Pourquoi le film Backrooms de Kane Parsons devrait échapper à toute poursuite juridique

Image d'illustration. BackroomsA24 / PR-ADN
Le film Backrooms de Kane Parsons suscite l’intérêt, notamment sur le plan juridique. Malgré la popularité du concept et son origine en ligne, plusieurs éléments laissent penser que cette adaptation cinématographique ne devrait pas rencontrer d’obstacles légaux majeurs.
Tl;dr
- Succès fulgurant de Backrooms en 2026.
- Projet né d’une légende internet communautaire.
- Questions juridiques autour des droits d’auteur possibles.
Un phénomène viral propulsé sur grand écran
Au cœur de l’été 2026, rares sont les films à susciter autant d’attention que Backrooms. Derrière la caméra, un jeune prodige : Kane Parsons, à peine âgé de vingt ans, qui a réalisé ce long-métrage pour le compte du studio indépendant A24. Le film n’en finit plus de faire parler de lui et s’impose déjà comme la surprise du box-office, tout en illustrant une nouvelle tendance : celle des créateurs issus de YouTube qui parviennent à franchir le cap de Hollywood. On pense notamment à des parcours similaires tels que ceux de Markiplier ou encore Curry Barker.
L’origine mouvante d’une œuvre collective
Ce qui rend Backrooms si singulier, c’est son ancrage dans une culture numérique participative. À l’origine, il ne s’agissait que d’un simple cliché inquiétant d’une pièce jaune partagé sur internet. Rapidement, la toile s’est emparée de ce décor pour bâtir un univers effrayant relevant du courant « liminal horror », chacun y ajoutant sa pierre. C’est là qu’intervient Kane Parsons : s’appuyant sur ces bases, il va enrichir la légende avec ses propres idées — monstres inédits, couches narratives supplémentaires et institutions fictives telles que l’Async Research Institute.

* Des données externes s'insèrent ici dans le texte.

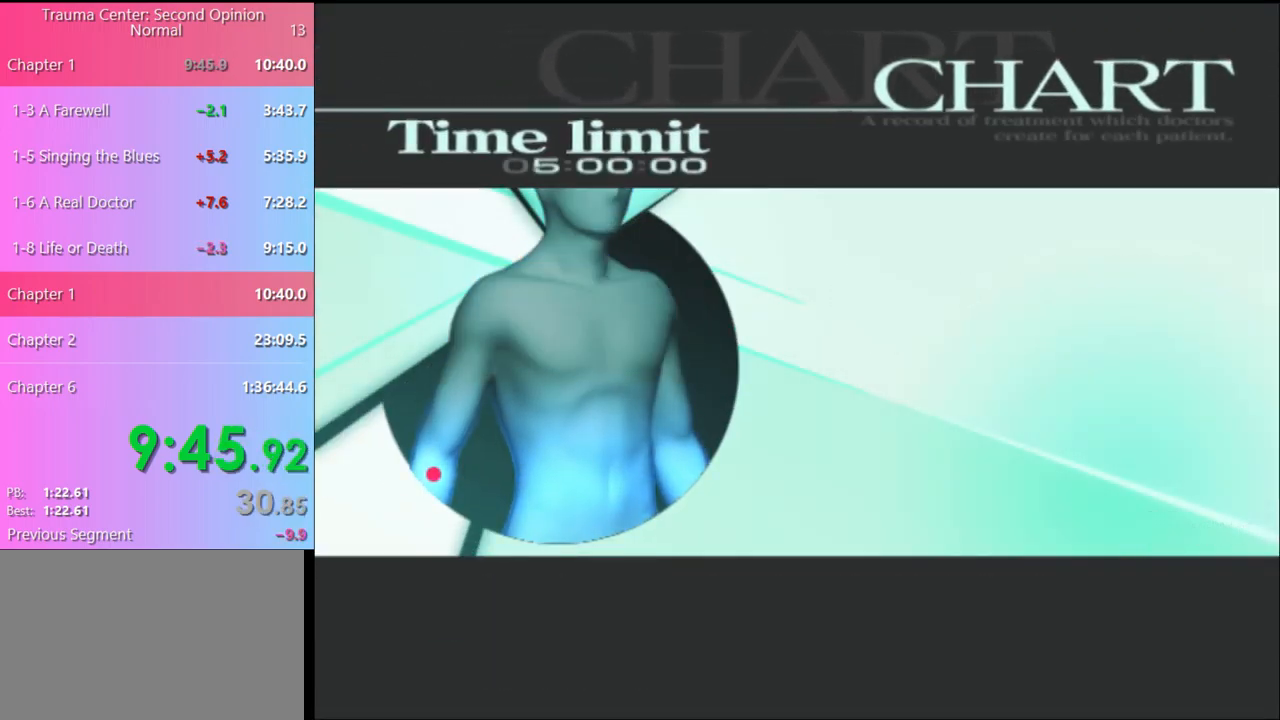
{"keys": [], "mouse": [], "events": [[67, "q", "down"], [134, "q", "up"], [400, "q", "down"], [467, "q", "up"]]}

À ce stade, nul ne détient réellement les droits exclusifs sur cette mythologie foisonnante ; théoriquement, n’importe qui pourrait produire une autre œuvre inspirée du même mythe, à condition toutefois de ne pas reprendre les apports spécifiques du réalisateur.
Légalité et enjeux autour d’un succès inattendu
Le triomphe commercial de Backrooms, susceptible de lancer une nouvelle franchise horrifique, suscite fatalement des interrogations sur la question des droits d’auteur. Est-il possible qu’un contributeur anonyme revendique une part du gâteau ? Les précédents existent — on se souvient des litiges autour du scénario de « The Sting » ou encore du procès intenté par George Lucas contre « Battlestar Galactica ». Toutefois, ici, la nature même d’un projet open source rend toute appropriation juridique complexe.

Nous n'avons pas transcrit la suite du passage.